Quote of the Day

While America has a legitimate concern in encouraging former Soviet states to develop into market democracies, there is no intrinsic economic or strategic American vital interest in Georgia per se and even less in South Ossetia. Georgia is our ally for only two reasons: Tblisi was enthusiastic to send troops to help in Iraq in return for military aid and it occupies a strategic location for oil and gas pipelines that will meet future European energy needs. In other words, Georgia’s role is of a primary strategic interest to the EU, not the United States. Which is why European and British companies have such a large shareholder stake in the BTC pipeline and why European FDI in Georgia exceeds ours. Yet it will be American troops in Georgia handing out bottled water and MREs, not the Bundeswehr or the French Foreign Legion. Something does not compute here.

Mark Safranski, a/k/a Zenpundit.

Mark has an excellent post on Pajamas Media entitled Let’s Not Rush into Cold War II, which the quote above comes from. RTWT.

See also a post on his site with additional comments and links.

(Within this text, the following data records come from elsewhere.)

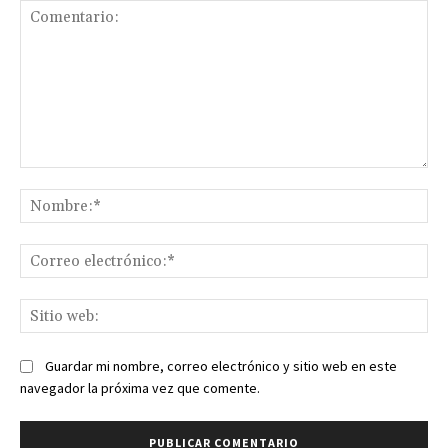
Comentario:
No
Co
ele
Sit
we
Guardar mi nombre, correo electrónico y sitio web en este
navegador la próxima vez que comente.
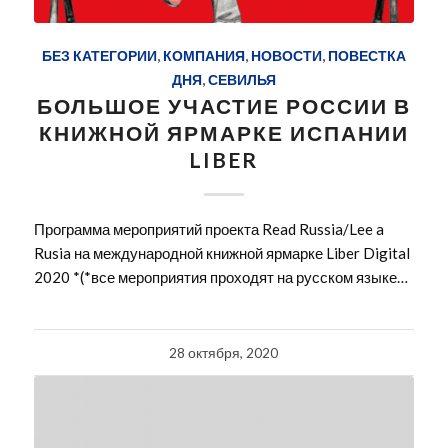
БЕЗ КАТЕГОРИИ
,
КОМПАНИЯ
,
НОВОСТИ
,
ПОВЕСТКА
ДНЯ
,
СЕВИЛЬЯ
БОЛЬШОЕ УЧАСТИЕ РОССИИ В
КНИЖНОЙ ЯРМАРКЕ ИСПАНИИ
LIBER
Программа мероприятий проекта Read Russia/Lee a
Rusia на международной книжной ярмарке Liber Digital
2020 *(*все мероприятия проходят на русском языке…
28 октября, 2020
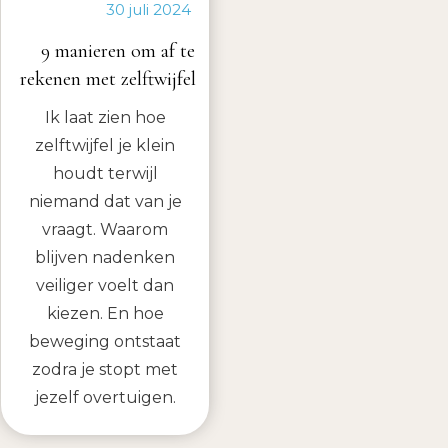
30 juli 2024
9 manieren om af te
rekenen met zelftwijfel
Ik laat zien hoe
zelftwijfel je klein
houdt terwijl
niemand dat van je
vraagt. Waarom
blijven nadenken
veiliger voelt dan
kiezen. En hoe
beweging ontstaat
zodra je stopt met
jezelf overtuigen.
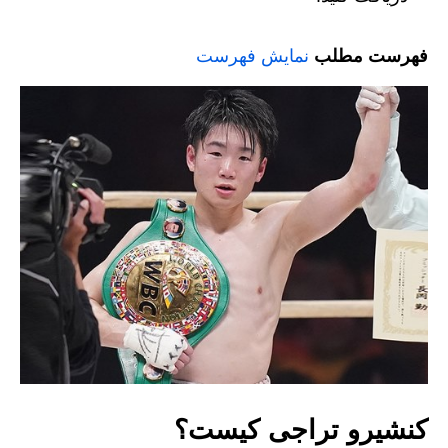
فهرست مطلب
نمایش فهرست
کنشیرو تراجی کیست؟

And congratulations to Mark on the Pajamas Media gig. Nice.

Quote of the Day

The appropriate personification for Russia circa 2008 is not an oil-fueled Genghis Khan, threatening to surge once more across Eurasia … no, it is more like a drunk with a knife unable to admit they have terminal liver disease .. a vodka-fueled Genghis Khan’t if you will.
 
Surely a policy of political containment is really all that is needed while nature, rust and liver sclerosis on a Biblical scale do the rest.

Perry de Havilland

Quote of the Day

The slow, slow fading of the color line is one of the most important long-term trends in America’s self-understanding–the inexorable expansion of who gets to be part of the American folk community. Once, Irish Catholics, Italians, and Czechs couldn’t take part in the Jacksonian tradition. Now they’re the heart and soul of it. Hispanics are now headed in that direction.

Walter Russell Mead

RTWT

(Hat tip: James McCormick)

A relevant quote

This evening I was wandering roung the National Portrait Gallery, just off Trafalgar Square, as it was open late (I have an encyclopaedic knowledge of which museums and art galleries keep late hours on which day of the week in London). Among other small exhibitions I found a selection of caricatures from Vanity Fair in the late nineteenth century.

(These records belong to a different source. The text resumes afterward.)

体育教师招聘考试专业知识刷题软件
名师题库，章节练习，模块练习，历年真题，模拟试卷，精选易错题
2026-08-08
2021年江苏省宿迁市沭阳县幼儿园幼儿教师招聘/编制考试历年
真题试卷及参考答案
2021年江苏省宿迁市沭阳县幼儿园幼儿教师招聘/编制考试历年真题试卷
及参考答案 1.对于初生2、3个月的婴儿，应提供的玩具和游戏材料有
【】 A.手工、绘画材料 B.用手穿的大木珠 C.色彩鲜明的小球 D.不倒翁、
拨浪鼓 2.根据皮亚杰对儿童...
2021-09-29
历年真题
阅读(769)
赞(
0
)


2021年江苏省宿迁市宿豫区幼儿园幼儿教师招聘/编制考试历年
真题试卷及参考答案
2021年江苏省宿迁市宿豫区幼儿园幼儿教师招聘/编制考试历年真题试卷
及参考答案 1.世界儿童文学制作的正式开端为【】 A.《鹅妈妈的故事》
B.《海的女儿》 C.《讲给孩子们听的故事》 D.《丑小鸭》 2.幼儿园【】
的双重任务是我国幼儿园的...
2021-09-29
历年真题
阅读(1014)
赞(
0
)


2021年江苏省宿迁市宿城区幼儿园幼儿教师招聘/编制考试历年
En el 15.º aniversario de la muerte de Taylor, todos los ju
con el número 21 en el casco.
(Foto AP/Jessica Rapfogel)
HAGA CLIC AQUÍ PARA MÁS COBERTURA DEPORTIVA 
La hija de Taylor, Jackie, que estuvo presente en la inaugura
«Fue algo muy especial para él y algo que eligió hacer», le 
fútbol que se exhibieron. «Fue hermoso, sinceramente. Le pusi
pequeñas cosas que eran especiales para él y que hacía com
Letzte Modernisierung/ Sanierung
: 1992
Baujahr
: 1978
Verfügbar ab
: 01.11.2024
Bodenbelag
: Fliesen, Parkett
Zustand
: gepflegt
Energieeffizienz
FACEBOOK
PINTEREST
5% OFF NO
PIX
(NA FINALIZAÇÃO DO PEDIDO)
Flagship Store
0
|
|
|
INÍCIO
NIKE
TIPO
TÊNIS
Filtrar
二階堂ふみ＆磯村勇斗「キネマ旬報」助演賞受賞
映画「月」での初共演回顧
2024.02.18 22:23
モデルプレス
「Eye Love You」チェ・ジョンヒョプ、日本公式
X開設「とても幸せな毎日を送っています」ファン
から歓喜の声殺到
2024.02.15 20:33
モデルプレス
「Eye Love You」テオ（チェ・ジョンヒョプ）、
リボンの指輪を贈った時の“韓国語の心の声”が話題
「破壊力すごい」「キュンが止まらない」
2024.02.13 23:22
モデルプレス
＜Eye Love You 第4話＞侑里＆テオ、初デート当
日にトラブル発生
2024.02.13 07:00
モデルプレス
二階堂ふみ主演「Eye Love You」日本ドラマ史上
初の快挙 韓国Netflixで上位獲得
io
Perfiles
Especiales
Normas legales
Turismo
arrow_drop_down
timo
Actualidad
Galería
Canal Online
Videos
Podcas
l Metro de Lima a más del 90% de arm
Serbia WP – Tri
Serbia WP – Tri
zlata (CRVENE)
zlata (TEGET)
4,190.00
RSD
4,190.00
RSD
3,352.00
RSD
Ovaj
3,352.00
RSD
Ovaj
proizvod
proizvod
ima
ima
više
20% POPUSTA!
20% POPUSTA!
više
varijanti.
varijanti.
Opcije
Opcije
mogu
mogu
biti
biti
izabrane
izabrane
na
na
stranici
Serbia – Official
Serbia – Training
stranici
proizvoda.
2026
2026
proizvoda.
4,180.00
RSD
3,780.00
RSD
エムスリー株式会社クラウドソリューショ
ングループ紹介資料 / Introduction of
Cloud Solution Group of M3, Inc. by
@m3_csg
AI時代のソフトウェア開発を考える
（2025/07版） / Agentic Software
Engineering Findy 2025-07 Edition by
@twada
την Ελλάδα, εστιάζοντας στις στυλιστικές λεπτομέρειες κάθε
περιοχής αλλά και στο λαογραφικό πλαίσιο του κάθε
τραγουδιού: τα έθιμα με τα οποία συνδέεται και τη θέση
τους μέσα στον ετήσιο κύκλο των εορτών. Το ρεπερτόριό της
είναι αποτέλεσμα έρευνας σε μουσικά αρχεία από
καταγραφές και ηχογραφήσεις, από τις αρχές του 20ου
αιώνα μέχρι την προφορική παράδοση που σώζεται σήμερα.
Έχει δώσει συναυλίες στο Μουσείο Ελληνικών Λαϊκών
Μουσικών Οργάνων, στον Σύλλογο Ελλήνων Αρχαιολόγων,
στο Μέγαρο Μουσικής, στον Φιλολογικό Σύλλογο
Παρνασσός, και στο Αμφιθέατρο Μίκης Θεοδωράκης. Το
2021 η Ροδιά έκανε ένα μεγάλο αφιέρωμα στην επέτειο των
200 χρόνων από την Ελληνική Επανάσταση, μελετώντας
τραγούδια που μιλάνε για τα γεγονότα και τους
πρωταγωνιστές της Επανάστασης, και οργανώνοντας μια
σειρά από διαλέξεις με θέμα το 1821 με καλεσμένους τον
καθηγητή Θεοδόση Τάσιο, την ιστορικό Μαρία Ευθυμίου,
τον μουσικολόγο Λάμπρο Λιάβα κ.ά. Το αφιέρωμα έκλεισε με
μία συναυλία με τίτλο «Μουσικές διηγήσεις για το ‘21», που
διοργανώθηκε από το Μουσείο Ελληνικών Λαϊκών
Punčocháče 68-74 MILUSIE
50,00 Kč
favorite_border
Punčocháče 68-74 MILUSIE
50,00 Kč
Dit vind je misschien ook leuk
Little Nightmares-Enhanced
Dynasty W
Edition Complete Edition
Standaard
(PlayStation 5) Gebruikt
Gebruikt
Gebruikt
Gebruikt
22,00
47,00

There was a very fine picture by Baron Melchiorre Delfico, the man who created the Vanity Fair style in caricatures, of Baron de Reuter, founder of Reuter’s news agency, now known Thomson Reuters. The man clearly had a very impressive pair of mutton-chop whiskers. What was particularly interesting, however, is the comment that the editor had added in that long-ago issue of the magazine (December 14, 1872, since you ask).

As foreign news is now managed it is not too much to say that he who has the command of telegrams has the command of public opinion on foreign affairs.  

First telegrams, then telephones, satellite phones, even e-mails. That is how journalists have viewed their own position in the world for some time now. It is not easy to accept that the Vanity Fair editor’s comment no longer applies.